American film director

Joseph Greco (born 1972) is a writer, director and producer living in Los Angeles. He wrote & directed the feature film Canvas.

Greco was interested in magic, entering the Society of American Magicians aged 14, but shifted his interest to film shortly before attending university. He graduated from Florida State University's School of Motion Picture, Television and Recording Arts in 1994. He began making short films in Hollywood, Florida in the mid-90s, before moving to Hollywood in 1995. He has worked with director James Cameron and has received awards for his short films, The Ghost of Drury Lane and Lena's Spaghetti, which premiered in the Telluride Film Festival's Filmmakers of Tomorrow Program. Greco is a member of the Directors Guild of America.

Greco has directed many plays, short films, music videos & PSAs, working with actors such as Harrison Ford, Matthew Modine, and Cloris Leachman. He directed the music video "Hope Is a Thing" for singer/songwriter Lisbeth Scott, working alongside two-time Academy Award-winning cinematographer Haskell Wexler. Joseph Greco directed the Disney internet commercial "Dance Star Mickey" starring Quest Crew. Greco is the producer & director of the 2011 Emmy winning documentary series "Profiles of Hope" and the producer of Joe Pantoliano's documentary "No Kidding, Me Too," both of which were released on PBS.

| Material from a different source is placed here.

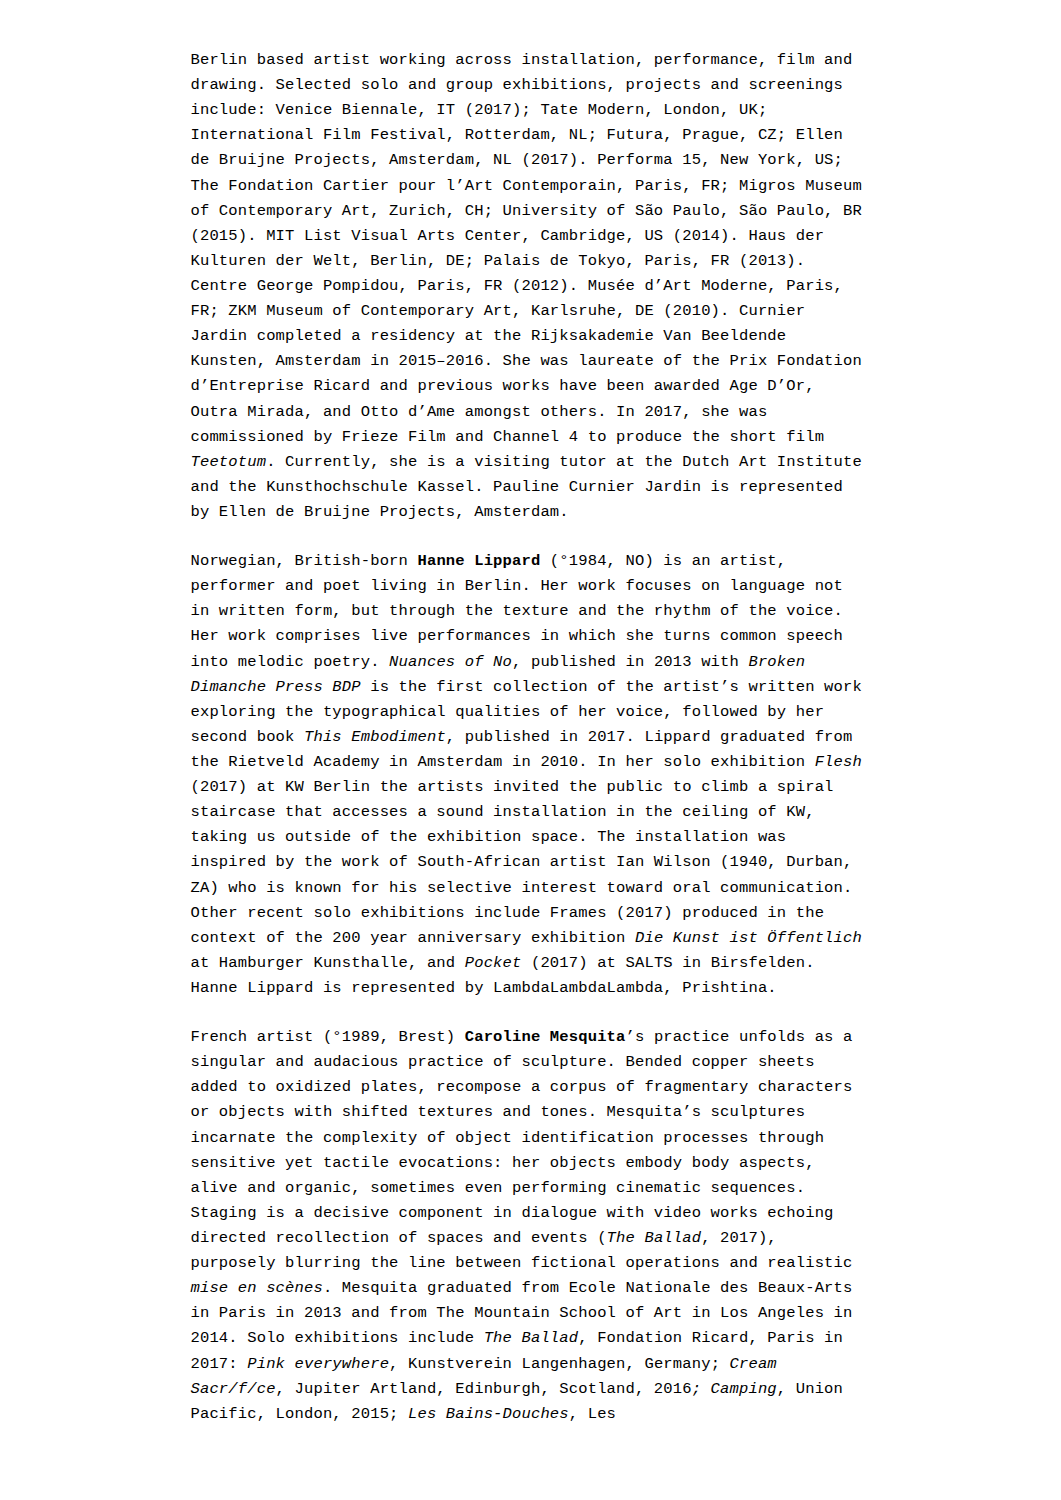Berlin based artist working across installation, performance, film and drawing. Selected solo and group exhibitions, projects and screenings include: Venice Biennale, IT (2017); Tate Modern, London, UK; International Film Festival, Rotterdam, NL; Futura, Prague, CZ; Ellen de Bruijne Projects, Amsterdam, NL (2017). Performa 15, New York, US; The Fondation Cartier pour l’Art Contemporain, Paris, FR; Migros Museum of Contemporary Art, Zurich, CH; University of São Paulo, São Paulo, BR (2015). MIT List Visual Arts Center, Cambridge, US (2014). Haus der Kulturen der Welt, Berlin, DE; Palais de Tokyo, Paris, FR (2013). Centre George Pompidou, Paris, FR (2012). Musée d’Art Moderne, Paris, FR; ZKM Museum of Contemporary Art, Karlsruhe, DE (2010). Curnier Jardin completed a residency at the Rijksakademie Van Beeldende Kunsten, Amsterdam in 2015–2016. She was laureate of the Prix Fondation d’Entreprise Ricard and previous works have been awarded Age D’Or, Outra Mirada, and Otto d’Ame amongst others. In 2017, she was commissioned by Frieze Film and Channel 4 to produce the short film Teetotum. Currently, she is a visiting tutor at the Dutch Art Institute and the Kunsthochschule Kassel. Pauline Curnier Jardin is represented by Ellen de Bruijne Projects, Amsterdam.
Norwegian, British-born Hanne Lippard (°1984, NO) is an artist, performer and poet living in Berlin. Her work focuses on language not in written form, but through the texture and the rhythm of the voice. Her work comprises live performances in which she turns common speech into melodic poetry. Nuances of No, published in 2013 with Broken Dimanche Press BDP is the first collection of the artist’s written work exploring the typographical qualities of her voice, followed by her second book This Embodiment, published in 2017. Lippard graduated from the Rietveld Academy in Amsterdam in 2010. In her solo exhibition Flesh (2017) at KW Berlin the artists invited the public to climb a spiral staircase that accesses a sound installation in the ceiling of KW, taking us outside of the exhibition space. The installation was inspired by the work of South-African artist Ian Wilson (1940, Durban, ZA) who is known for his selective interest toward oral communication. Other recent solo exhibitions include Frames (2017) produced in the context of the 200 year anniversary exhibition Die Kunst ist Öffentlich at Hamburger Kunsthalle, and Pocket (2017) at SALTS in Birsfelden. Hanne Lippard is represented by LambdaLambdaLambda, Prishtina.
French artist (°1989, Brest) Caroline Mesquita’s practice unfolds as a singular and audacious practice of sculpture. Bended copper sheets added to oxidized plates, recompose a corpus of fragmentary characters or objects with shifted textures and tones. Mesquita’s sculptures incarnate the complexity of object identification processes through sensitive yet tactile evocations: her objects embody body aspects, alive and organic, sometimes even performing cinematic sequences. Staging is a decisive component in dialogue with video works echoing directed recollection of spaces and events (The Ballad, 2017), purposely blurring the line between fictional operations and realistic mise en scènes. Mesquita graduated from Ecole Nationale des Beaux-Arts in Paris in 2013 and from The Mountain School of Art in Los Angeles in 2014. Solo exhibitions include The Ballad, Fondation Ricard, Paris in 2017: Pink everywhere, Kunstverein Langenhagen, Germany; Cream Sacr/f/ce, Jupiter Artland, Edinburgh, Scotland, 2016; Camping, Union Pacific, London, 2015; Les Bains-Douches, Les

Canvas is Greco's first feature film, and was inspired by his own experience of living with his mother, who suffered from schizophrenia. He said that "It's like a love letter to my parents. I felt this was my way of sublimating what I had gone through. Every filmmaker has something they are passionate about, and for me, it's mental illness." It was filmed in 2006, and stars Academy Award winner Marcia Gay Harden, Emmy Award winner Joe Pantoliano and Devon Gearhart. Canvas premiered at the Hampton's International Film Festival, won the Alice in the City Prize (Best Feature Film) at the 2007 Rome Film Festival, and several other awards. Canvas well received by film critics such as Roger Ebert and Peter Travers of Rolling Stone. Greco was recognized by MovieMaker Magazine in their screenwriter spotlight for Canvas, and has been invited to speak about Canvas and the subject of mental health at the United Nations, Tufts University and Yale University.